Please type out every line of the records below with no changes.

— START OF RECORDS SUPPLIED —

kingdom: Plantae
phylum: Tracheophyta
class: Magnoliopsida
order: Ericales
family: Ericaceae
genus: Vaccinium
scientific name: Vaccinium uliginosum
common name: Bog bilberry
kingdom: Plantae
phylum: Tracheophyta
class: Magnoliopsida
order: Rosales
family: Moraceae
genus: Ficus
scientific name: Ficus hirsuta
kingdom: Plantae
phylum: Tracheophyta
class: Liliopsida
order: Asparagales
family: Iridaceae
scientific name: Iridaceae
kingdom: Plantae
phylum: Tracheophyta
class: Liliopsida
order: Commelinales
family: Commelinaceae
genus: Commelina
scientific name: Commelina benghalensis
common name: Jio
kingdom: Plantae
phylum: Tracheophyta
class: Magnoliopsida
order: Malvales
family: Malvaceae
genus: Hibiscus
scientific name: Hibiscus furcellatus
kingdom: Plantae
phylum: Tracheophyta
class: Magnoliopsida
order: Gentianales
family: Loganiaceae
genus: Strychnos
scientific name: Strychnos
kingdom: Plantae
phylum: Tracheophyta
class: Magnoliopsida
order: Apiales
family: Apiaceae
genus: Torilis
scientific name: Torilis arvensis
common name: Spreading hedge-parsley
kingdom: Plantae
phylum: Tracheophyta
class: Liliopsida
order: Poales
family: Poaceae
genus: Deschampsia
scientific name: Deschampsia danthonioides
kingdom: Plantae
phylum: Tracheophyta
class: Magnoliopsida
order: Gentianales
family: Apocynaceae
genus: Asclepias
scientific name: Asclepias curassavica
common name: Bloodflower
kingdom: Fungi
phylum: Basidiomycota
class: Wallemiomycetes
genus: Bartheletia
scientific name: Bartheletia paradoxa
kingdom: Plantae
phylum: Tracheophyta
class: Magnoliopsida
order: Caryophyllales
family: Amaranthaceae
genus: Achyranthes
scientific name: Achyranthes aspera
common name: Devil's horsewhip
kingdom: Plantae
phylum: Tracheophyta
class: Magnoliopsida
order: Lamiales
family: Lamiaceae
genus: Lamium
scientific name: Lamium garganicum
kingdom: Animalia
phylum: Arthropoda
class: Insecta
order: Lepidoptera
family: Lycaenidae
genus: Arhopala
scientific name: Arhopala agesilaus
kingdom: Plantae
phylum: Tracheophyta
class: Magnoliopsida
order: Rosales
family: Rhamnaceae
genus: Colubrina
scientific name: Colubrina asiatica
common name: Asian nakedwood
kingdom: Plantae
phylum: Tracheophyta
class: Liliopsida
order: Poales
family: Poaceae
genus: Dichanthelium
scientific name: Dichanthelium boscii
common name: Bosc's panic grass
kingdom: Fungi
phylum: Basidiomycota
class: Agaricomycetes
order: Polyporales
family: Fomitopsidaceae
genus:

— END OF RECORDS SUPPLIED —

RESPONSE TO THE TASK:
kingdom: Plantae
phylum: Tracheophyta
class: Magnoliopsida
order: Ericales
family: Ericaceae
genus: Vaccinium
scientific name: Vaccinium uliginosum
common name: Bog bilberry
kingdom: Plantae
phylum: Tracheophyta
class: Magnoliopsida
order: Rosales
family: Moraceae
genus: Ficus
scientific name: Ficus hirsuta
kingdom: Plantae
phylum: Tracheophyta
class: Liliopsida
order: Asparagales
family: Iridaceae
scientific name: Iridaceae
kingdom: Plantae
phylum: Tracheophyta
class: Liliopsida
order: Commelinales
family: Commelinaceae
genus: Commelina
scientific name: Commelina benghalensis
common name: Jio
kingdom: Plantae
phylum: Tracheophyta
class: Magnoliopsida
order: Malvales
family: Malvaceae
genus: Hibiscus
scientific name: Hibiscus furcellatus
kingdom: Plantae
phylum: Tracheophyta
class: Magnoliopsida
order: Gentianales
family: Loganiaceae
genus: Strychnos
scientific name: Strychnos
kingdom: Plantae
phylum: Tracheophyta
class: Magnoliopsida
order: Apiales
family: Apiaceae
genus: Torilis
scientific name: Torilis arvensis
common name: Spreading hedge-parsley
kingdom: Plantae
phylum: Tracheophyta
class: Liliopsida
order: Poales
family: Poaceae
genus: Deschampsia
scientific name: Deschampsia danthonioides
kingdom: Plantae
phylum: Tracheophyta
class: Magnoliopsida
order: Gentianales
family: Apocynaceae
genus: Asclepias
scientific name: Asclepias curassavica
common name: Bloodflower
kingdom: Fungi
phylum: Basidiomycota
class: Wallemiomycetes
genus: Bartheletia
scientific name: Bartheletia paradoxa
kingdom: Plantae
phylum: Tracheophyta
class: Magnoliopsida
order: Caryophyllales
family: Amaranthaceae
genus: Achyranthes
scientific name: Achyranthes aspera
common name: Devil's horsewhip
kingdom: Plantae
phylum: Tracheophyta
class: Magnoliopsida
order: Lamiales
family: Lamiaceae
genus: Lamium
scientific name: Lamium garganicum
kingdom: Animalia
phylum: Arthropoda
class: Insecta
order: Lepidoptera
family: Lycaenidae
genus: Arhopala
scientific name: Arhopala agesilaus
kingdom: Plantae
phylum: Tracheophyta
class: Magnoliopsida
order: Rosales
family: Rhamnaceae
genus: Colubrina
scientific name: Colubrina asiatica
common name: Asian nakedwood
kingdom: Plantae
phylum: Tracheophyta
class: Liliopsida
order: Poales
family: Poaceae
genus: Dichanthelium
scientific name: Dichanthelium boscii
common name: Bosc's panic grass
kingdom: Fungi
phylum: Basidiomycota
class: Agaricomycetes
order: Polyporales
family: Fomitopsidaceae
genus:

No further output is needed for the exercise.